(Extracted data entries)

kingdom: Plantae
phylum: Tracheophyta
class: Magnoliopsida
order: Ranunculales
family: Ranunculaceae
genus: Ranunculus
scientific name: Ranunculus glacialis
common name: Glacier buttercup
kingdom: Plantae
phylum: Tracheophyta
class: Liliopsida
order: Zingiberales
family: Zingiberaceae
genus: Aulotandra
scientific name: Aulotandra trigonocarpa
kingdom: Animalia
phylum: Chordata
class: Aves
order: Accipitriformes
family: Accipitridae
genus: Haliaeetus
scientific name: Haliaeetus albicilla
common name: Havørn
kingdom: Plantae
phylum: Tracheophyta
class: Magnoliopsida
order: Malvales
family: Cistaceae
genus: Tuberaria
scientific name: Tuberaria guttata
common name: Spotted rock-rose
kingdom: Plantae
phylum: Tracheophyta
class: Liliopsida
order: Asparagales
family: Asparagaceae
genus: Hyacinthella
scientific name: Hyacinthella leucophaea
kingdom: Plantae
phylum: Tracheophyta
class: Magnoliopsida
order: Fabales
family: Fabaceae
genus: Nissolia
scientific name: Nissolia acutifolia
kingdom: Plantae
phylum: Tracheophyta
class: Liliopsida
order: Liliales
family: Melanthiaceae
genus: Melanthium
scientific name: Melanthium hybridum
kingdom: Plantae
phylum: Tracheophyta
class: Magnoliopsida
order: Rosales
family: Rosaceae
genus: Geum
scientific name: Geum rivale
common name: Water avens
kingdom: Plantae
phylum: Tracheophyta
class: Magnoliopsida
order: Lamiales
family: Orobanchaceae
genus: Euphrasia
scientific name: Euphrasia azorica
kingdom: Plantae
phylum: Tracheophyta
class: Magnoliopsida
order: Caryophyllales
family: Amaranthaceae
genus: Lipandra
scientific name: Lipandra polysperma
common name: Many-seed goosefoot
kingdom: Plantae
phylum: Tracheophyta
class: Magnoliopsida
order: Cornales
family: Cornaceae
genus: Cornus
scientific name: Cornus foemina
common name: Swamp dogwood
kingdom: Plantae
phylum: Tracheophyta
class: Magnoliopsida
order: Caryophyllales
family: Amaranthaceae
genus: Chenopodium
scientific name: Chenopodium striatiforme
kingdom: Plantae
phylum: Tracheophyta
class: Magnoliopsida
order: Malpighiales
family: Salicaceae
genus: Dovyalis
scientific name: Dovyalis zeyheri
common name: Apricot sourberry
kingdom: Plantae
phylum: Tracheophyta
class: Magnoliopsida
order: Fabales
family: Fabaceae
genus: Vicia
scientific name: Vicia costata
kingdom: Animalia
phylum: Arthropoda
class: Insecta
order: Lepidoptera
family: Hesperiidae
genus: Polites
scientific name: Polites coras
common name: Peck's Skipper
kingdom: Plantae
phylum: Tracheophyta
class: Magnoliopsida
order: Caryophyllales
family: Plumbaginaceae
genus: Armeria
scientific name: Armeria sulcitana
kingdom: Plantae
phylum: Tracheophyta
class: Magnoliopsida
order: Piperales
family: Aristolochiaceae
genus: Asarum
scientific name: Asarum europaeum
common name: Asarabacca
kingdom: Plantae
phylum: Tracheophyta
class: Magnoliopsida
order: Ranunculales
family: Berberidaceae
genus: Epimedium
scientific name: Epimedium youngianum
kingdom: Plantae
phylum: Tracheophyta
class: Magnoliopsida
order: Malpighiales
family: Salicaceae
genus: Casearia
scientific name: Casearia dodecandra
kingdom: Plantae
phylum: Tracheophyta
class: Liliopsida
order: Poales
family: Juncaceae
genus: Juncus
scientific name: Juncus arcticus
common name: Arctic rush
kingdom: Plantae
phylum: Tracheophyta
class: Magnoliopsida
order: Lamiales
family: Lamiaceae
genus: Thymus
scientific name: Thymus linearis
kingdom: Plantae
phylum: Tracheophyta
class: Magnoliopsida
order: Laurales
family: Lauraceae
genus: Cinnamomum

Given problem ▸
Please print the data above word for word, starting with the line that contains "common name: Water avens" and going on through the line that contains "genus: Lipandra", including both of those lines.

Result of this task ▸
common name: Water avens
kingdom: Plantae
phylum: Tracheophyta
class: Magnoliopsida
order: Lamiales
family: Orobanchaceae
genus: Euphrasia
scientific name: Euphrasia azorica
kingdom: Plantae
phylum: Tracheophyta
class: Magnoliopsida
order: Caryophyllales
family: Amaranthaceae
genus: Lipandra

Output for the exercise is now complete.